El domingo pasado, el Señor Jesús se presentaba como el Buen Pastor, y ahora nos da la imagen de la vid y los sarmientos. “Yo soy la vid verdadera y mi Padre es el labrador. Toda rama que no da fruto en mí, la corta. Y todo sarmiento que da fruto, lo limpia para que dé más fruto”. (Juan 15:1-2). La vida del cristiano es de un constante cambio de limpieza y permanencia. Todos los días se presentan oportunidades nuevas de crecimiento humano y espiritual. Aquí se trata de crecer en Dios y dar fruto, y darse cuenta que sin Dios no se hace, ni se es nada. Es la prueba del discípulo, dar fruto en las cosas ordinarias, en las cosas sencillas. Haciéndolas extraordinarias por el amor.

¿Cómo estamos vinculados a Jesús en el mundo actual? ¿De qué manera doy fruto en este tiempo? Muchas veces, es difícil permanecer unidos, hay tantas cosas que nos separan de Dios. La frialdad hacia el que sufre, el enfermo, el pobre y desamparado. Nos urge un cambio radical en el amor y en la confianza, de que unidos podemos movernos hacia el amor cristiano. Debemos esforzarnos día a día en hacer el bien, especialmente para dejar algo provechoso a las generaciones venideras.

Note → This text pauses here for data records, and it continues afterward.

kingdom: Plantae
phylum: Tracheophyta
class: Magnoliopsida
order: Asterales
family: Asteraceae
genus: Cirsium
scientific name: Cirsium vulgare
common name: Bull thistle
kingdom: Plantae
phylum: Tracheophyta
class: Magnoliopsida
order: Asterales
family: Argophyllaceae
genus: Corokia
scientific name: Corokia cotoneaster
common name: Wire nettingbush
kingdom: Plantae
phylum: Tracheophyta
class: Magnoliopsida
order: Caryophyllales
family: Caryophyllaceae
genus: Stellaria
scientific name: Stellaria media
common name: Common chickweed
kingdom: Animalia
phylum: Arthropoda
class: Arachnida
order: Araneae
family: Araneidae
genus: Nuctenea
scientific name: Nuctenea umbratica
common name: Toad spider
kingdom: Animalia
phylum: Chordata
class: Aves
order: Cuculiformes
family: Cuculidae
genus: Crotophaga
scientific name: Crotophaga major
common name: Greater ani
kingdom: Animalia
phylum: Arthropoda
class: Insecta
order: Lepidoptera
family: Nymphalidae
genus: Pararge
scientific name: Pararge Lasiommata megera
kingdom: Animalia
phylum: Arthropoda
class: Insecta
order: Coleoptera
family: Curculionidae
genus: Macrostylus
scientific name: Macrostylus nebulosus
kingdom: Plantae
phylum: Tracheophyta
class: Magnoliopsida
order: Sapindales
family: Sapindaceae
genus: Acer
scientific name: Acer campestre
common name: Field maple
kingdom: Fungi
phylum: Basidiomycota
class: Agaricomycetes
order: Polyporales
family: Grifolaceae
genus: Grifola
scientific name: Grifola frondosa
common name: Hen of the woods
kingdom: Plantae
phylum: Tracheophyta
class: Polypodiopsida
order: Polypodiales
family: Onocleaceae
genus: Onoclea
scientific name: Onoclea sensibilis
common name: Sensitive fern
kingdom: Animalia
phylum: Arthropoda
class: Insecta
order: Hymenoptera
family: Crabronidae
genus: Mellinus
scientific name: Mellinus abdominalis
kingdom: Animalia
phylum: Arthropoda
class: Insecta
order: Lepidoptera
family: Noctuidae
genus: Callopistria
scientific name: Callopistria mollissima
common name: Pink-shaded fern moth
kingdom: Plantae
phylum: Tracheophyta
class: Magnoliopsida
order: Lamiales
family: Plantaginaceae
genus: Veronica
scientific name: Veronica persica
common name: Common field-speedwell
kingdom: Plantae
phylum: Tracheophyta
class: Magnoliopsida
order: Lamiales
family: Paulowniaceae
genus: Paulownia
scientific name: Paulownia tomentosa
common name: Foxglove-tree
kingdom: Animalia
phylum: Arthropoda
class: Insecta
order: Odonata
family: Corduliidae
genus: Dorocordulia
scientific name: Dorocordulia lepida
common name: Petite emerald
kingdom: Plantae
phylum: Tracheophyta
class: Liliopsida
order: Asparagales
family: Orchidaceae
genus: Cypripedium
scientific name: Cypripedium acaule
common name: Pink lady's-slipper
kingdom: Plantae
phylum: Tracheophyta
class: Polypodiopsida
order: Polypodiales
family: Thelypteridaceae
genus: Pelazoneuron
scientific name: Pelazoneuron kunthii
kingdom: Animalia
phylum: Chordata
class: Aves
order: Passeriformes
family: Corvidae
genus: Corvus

Jesús lo afirmó claramente, al permanecer en él podremos pedir lo que queramos y sea de provecho para la salvación, y se cumplirá. Ese es el testamento. No hay vuelta de hoja. ¡Padre Santo, ayúdanos a permanecer muy cerca de Jesús siempre! Especialmente, en tiempos de prueba. Te pedimos fe y esperanza.